◆ DOCUMENT EXCERPT
---

Fine point here -- Postgres does not actually have arrays-of-arrays, it
has multi-dimension arrays.

So in other words, you cannot have an array of element type _int4, but
rather you literally have an array of element type int4 with two
dimension, etc..

Joe
--
Crunchy Data - http://crunchydata.com
PostgreSQL Support for Secure Enterprises
Consulting, Training, & Open Source Development


Attachment

Re: Is _ a supported way to create a column of array type?

From
Tom Lane
Date:
Piotr Findeisen <piotr.findeisen@starburstdata.com> writes:
> Do you have any plans to support arrays with different number of dimensions
> in the type system?

Mmm ... don't hold your breath.  People have speculated about that,
but I haven't seen any actual proposals, and it's hard to see how
we could do it without creating compatibility problems that would
outweigh the value of the feature.

In very late-model Postgres (I think just 11 and up) you can sort
of fake it by using arrays of domains:

regression=# create domain intarray as int4[];
CREATE DOMAIN
regression=# create table foo (f1 intarray[]);
CREATE TABLE
regression=# insert into foo values(array[array[4]]);
ERROR:  column "f1" is of type intarray[] but expression is of type integer[]
LINE 1: insert into foo values(array[array[4]]);
                               ^
HINT:  You will need to rewrite or cast the expression.
regression=# insert into foo values(array[array[4]::intarray]);
INSERT 0 1

But as this example shows, it's not exactly a transparent solution.
It might be possible to make this specific case work better, but
I think you'd inevitably end up needing lots of explicit casts.

            regards, tom lane

---

◆ ENTRIES SUPPLIED
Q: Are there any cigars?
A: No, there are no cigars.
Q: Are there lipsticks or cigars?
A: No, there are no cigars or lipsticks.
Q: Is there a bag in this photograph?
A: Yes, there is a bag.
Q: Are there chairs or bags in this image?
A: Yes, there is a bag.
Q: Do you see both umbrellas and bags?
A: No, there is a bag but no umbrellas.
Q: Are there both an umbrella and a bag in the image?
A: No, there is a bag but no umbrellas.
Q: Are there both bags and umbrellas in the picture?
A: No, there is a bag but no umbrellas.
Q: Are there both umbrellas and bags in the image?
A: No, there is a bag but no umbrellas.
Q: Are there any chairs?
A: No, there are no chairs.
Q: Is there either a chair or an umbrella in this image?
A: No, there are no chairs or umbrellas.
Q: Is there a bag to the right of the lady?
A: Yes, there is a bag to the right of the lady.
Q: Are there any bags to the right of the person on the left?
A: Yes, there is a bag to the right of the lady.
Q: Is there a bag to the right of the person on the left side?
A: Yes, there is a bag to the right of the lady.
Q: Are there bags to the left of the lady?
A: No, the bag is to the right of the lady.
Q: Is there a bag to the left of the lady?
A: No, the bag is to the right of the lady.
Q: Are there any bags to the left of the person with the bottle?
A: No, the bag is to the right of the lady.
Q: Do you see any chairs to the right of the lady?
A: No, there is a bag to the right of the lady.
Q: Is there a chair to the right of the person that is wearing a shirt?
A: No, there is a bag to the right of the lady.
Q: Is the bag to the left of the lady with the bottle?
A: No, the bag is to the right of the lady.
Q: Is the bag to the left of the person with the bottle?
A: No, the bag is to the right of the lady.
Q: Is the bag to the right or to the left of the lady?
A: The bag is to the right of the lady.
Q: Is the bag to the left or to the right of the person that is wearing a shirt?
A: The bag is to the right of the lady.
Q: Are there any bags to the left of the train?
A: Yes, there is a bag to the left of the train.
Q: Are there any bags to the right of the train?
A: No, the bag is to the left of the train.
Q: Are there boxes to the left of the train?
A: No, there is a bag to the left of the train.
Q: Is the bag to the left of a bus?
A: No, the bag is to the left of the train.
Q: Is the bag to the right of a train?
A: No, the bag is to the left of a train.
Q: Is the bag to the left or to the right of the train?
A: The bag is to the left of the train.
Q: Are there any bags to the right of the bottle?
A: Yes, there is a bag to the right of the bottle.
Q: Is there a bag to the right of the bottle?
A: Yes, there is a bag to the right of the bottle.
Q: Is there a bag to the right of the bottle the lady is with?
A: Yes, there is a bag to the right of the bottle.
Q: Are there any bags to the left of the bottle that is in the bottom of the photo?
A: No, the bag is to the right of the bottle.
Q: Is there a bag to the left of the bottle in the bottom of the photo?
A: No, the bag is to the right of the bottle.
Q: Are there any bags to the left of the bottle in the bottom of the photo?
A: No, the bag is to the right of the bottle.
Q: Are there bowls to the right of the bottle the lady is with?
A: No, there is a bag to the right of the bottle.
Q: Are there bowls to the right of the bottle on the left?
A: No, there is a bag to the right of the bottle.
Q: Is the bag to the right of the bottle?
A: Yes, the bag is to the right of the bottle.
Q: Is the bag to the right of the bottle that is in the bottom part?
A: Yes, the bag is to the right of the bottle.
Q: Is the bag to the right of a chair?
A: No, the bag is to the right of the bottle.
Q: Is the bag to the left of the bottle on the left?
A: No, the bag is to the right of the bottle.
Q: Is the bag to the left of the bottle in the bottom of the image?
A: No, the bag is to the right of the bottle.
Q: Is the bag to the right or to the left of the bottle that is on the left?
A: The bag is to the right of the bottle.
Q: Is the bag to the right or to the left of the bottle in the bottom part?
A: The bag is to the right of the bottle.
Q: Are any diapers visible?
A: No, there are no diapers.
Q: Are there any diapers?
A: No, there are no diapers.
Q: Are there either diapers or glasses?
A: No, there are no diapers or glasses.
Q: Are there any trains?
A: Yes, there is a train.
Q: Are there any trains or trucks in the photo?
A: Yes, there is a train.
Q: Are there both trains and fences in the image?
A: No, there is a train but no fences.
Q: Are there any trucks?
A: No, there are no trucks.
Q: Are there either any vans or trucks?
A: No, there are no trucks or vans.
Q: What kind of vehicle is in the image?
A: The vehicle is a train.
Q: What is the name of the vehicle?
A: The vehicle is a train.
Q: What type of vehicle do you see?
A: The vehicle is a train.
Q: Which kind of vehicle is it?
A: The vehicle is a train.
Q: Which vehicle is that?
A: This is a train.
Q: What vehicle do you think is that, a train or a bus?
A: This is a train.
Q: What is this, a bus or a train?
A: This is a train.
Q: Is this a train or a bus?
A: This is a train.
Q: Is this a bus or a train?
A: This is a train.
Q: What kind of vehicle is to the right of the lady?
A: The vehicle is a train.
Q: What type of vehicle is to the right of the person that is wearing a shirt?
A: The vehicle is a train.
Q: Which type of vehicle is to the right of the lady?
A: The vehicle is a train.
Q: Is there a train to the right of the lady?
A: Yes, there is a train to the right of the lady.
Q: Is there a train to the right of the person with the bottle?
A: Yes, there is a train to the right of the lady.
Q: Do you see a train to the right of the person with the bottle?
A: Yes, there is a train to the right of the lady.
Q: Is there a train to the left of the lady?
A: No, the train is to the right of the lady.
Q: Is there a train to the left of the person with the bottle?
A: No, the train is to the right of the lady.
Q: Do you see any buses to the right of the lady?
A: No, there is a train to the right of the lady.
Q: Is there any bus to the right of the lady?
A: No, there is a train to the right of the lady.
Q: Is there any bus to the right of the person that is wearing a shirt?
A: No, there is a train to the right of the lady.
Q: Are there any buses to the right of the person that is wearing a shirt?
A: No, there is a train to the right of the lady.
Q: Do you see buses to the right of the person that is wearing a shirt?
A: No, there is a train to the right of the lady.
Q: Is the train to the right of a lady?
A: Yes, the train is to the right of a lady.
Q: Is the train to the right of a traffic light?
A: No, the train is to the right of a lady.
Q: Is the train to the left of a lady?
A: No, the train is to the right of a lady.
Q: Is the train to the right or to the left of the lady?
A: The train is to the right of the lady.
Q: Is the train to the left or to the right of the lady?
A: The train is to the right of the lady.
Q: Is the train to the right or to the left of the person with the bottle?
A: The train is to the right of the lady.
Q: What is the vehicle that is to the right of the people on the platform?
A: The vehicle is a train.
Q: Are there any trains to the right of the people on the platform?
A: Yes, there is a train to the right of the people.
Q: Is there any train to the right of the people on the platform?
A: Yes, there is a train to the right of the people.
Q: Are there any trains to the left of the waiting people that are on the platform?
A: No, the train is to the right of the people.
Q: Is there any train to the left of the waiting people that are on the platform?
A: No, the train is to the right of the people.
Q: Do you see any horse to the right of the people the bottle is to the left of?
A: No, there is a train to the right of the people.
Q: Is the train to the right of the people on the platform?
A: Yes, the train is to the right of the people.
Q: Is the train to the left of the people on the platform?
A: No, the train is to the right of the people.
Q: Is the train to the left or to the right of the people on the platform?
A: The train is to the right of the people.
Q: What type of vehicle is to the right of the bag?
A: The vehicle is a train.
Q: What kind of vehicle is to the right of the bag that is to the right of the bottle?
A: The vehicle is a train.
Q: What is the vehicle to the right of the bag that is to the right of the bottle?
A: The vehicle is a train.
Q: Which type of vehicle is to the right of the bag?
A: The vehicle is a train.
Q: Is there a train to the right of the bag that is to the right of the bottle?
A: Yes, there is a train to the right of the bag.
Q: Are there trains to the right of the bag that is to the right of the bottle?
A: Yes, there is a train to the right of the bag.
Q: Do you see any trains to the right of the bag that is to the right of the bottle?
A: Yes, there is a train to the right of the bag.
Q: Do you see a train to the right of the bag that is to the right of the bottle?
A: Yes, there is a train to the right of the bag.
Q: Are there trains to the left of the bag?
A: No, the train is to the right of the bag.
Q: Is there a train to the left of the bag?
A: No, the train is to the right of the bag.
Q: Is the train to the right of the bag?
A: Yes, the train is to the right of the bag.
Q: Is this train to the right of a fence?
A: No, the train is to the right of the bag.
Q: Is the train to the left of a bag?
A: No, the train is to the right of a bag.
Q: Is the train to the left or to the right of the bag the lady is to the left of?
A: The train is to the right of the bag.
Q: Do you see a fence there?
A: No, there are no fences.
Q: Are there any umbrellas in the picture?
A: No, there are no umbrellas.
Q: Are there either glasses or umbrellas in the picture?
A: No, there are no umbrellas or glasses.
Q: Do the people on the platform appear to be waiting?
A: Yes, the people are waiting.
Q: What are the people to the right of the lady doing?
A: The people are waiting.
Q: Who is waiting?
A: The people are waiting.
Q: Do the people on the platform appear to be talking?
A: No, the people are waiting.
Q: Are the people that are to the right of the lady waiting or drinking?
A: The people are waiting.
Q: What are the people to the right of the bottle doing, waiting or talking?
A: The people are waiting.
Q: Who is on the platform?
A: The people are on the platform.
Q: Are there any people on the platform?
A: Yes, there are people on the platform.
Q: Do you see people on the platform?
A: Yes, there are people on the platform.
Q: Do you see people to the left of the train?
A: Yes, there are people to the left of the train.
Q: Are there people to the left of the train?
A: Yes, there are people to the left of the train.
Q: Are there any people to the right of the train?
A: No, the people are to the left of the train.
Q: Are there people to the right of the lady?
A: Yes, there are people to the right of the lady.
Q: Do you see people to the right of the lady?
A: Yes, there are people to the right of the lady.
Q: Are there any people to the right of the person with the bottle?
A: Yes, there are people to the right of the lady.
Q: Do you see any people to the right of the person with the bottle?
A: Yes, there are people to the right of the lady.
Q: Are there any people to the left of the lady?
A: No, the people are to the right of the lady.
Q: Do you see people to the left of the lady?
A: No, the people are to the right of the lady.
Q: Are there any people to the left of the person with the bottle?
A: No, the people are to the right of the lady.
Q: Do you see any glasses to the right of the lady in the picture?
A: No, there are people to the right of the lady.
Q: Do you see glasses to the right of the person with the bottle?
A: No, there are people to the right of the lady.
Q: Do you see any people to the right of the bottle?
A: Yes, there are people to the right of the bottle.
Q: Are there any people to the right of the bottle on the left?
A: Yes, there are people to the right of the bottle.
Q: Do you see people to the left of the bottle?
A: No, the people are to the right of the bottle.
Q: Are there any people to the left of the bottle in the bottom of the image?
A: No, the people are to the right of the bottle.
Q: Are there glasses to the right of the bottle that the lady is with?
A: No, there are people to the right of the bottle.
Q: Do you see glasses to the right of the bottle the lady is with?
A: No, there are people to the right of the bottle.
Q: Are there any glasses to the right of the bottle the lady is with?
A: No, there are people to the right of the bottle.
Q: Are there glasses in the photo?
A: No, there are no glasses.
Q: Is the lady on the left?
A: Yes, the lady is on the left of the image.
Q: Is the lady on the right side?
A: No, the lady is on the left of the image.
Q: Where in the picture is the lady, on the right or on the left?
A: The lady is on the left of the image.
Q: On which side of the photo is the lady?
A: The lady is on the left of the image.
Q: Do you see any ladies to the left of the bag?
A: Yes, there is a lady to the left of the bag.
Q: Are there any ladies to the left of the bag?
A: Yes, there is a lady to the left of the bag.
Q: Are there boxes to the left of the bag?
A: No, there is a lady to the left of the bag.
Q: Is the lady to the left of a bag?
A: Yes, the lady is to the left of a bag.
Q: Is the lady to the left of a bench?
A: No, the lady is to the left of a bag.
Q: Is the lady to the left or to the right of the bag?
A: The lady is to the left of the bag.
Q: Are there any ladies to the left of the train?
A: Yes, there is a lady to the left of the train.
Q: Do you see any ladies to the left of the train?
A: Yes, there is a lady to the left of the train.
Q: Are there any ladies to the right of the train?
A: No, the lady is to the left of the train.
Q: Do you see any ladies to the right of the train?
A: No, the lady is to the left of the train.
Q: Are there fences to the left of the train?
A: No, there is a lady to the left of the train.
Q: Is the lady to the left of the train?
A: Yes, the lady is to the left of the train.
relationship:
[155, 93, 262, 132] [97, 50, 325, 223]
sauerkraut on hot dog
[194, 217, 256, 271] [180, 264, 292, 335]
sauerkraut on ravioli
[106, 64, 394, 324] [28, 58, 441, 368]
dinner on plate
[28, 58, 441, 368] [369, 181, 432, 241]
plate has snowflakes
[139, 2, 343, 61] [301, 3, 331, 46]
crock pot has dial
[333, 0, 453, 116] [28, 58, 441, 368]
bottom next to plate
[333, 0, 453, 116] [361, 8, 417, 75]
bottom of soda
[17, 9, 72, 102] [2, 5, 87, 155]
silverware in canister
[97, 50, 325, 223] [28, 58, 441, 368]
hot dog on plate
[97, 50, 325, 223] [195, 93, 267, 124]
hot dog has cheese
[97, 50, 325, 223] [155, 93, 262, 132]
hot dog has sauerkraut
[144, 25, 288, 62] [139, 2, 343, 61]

---

◆ CHECK YOUR UNDERSTANDING
1 – From the Postgres arrays excerpt above, list every SQL command entered at the regression=# prompt.
2 – Please pick out each line of the listing above that contains the string "kind". Case counts.

◆ RESULTS OF THE TASKS
1 –
create domain intarray as int4[];
create table foo (f1 intarray[]);
insert into foo values(array[array[4]]);
insert into foo values(array[array[4]::intarray]);

2 –
Q: What kind of vehicle is in the image?
Q: Which kind of vehicle is it?
Q: What kind of vehicle is to the right of the lady?
Q: What kind of vehicle is to the right of the bag that is to the right of the bottle?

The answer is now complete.